Source data

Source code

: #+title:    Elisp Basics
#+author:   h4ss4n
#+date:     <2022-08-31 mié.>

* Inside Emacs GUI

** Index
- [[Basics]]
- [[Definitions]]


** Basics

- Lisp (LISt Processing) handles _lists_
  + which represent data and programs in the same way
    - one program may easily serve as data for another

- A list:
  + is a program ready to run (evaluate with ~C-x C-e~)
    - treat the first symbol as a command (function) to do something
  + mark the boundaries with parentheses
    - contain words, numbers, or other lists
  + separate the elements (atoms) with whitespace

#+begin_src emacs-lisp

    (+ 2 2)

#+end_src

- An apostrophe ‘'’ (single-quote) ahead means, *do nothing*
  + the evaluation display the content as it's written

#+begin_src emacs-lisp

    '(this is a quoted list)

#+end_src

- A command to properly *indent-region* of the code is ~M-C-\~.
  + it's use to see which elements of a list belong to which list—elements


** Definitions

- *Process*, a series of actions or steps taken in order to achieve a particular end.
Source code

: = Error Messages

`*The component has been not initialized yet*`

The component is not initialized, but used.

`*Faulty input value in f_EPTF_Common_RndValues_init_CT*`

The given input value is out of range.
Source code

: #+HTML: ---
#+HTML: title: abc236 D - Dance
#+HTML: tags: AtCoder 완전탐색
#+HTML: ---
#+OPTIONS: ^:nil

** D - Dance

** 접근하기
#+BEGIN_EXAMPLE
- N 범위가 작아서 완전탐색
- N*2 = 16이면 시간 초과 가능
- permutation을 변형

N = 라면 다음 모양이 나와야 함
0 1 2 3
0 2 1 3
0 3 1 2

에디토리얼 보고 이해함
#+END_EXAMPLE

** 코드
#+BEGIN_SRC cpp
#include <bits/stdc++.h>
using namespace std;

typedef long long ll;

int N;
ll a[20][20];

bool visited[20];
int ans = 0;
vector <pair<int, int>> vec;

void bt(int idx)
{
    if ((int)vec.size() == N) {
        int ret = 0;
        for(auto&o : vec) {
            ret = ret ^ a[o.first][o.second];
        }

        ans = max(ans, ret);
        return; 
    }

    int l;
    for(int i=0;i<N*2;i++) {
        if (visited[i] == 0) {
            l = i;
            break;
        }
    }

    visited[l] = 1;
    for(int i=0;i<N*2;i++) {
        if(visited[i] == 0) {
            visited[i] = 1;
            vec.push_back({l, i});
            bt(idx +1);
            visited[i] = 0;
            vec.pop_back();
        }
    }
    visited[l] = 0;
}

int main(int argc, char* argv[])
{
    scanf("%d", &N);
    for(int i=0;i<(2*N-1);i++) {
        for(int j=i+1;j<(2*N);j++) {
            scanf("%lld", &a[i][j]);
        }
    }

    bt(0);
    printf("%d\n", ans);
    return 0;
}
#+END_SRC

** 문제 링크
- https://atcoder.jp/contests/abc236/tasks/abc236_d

> JOB: The lines from the beginning of the records through the line containing "the same way" should be reproduced exactly. Include nothing else.

> EXPECTED OUTPUT:
Source code

: #+title:    Elisp Basics
#+author:   h4ss4n
#+date:     <2022-08-31 mié.>

* Inside Emacs GUI

** Index
- [[Basics]]
- [[Definitions]]


** Basics

- Lisp (LISt Processing) handles _lists_
  + which represent data and programs in the same way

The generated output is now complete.